Hi Manfred,
Thanks for the reply. I cannot do as you suggest because I don't control the artifacts.
As I mentioned in my previous mail, I'm working on Cursive, an IDE for working with Clojure code based on IntelliJ. When Cursive users open a Leiningen project, I call lein for each module (which corresponds to a lein/Maven/Aether artifact) to resolve its dependencies via Aether and attach the artifacts from those dependencies to the module as libraries so that symbol resolution works correctly. This all works fine in simple cases.
However in more complex projects, they are generally made up of multiple lein/Maven modules with dependencies between them. If the user opens one of these projects for the first time before compiling it, the resolution will fail for the modules which depend on other modules from the project because the dependencies are not installed in the local repo yet and may not be published anywhere public. Since the resolution fails, Cursive cannot attach any libraries to the modules and nothing works in the IDE.
In addition to the on-first-open use case, when working with these projects it's useful for the IDE to be able to resolve modified code across modules without requiring the user to continually compile and install the dependent modules into their local repo. I do this by adding dependencies between the IntelliJ modules and removing the library dependencies for the inter-module dependencies within the project.

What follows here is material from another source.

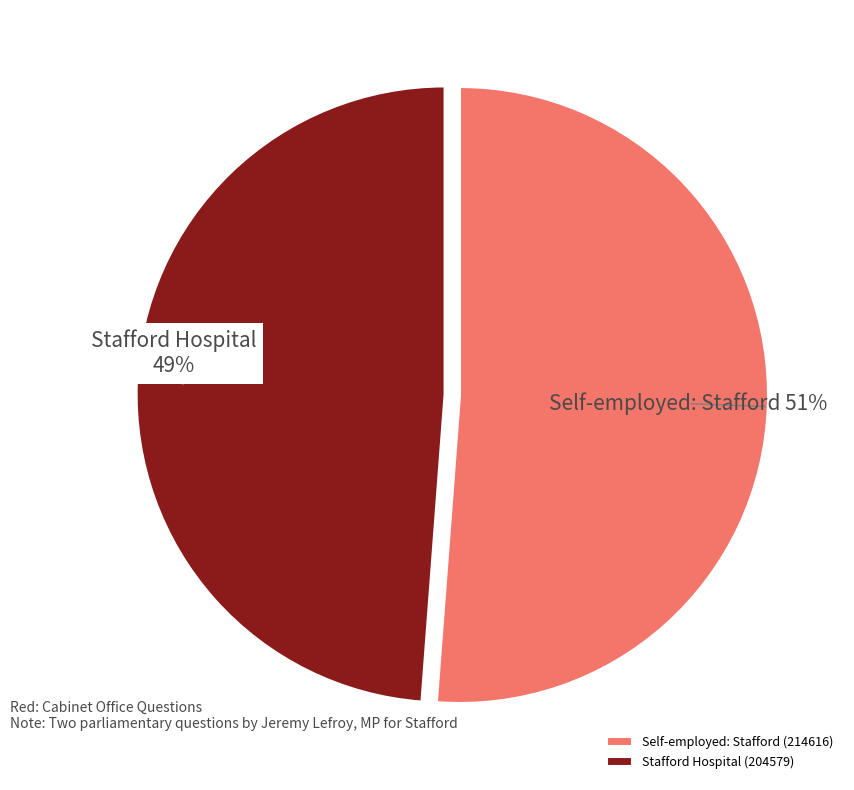

Count the number of slices in the pie.

2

Currently I achieve all this by fiddling with the project.clj (lein's equivalent to a pom) before calling into lein. I collect all the project.clj files for the whole project, work out the dependencies between them and remove those dependencies from the project.clj files before passing them to lein. However this has subtle side effects, mostly that occasionally the incorrect version of a dependency will be attached - I assume this is due to slightly different versions of dependencies coming out of the transitive dependency calculations with some of the dependencies removed. I'd like to avoid this, and the temporary repository solution I described seems like a cleaner solution to this.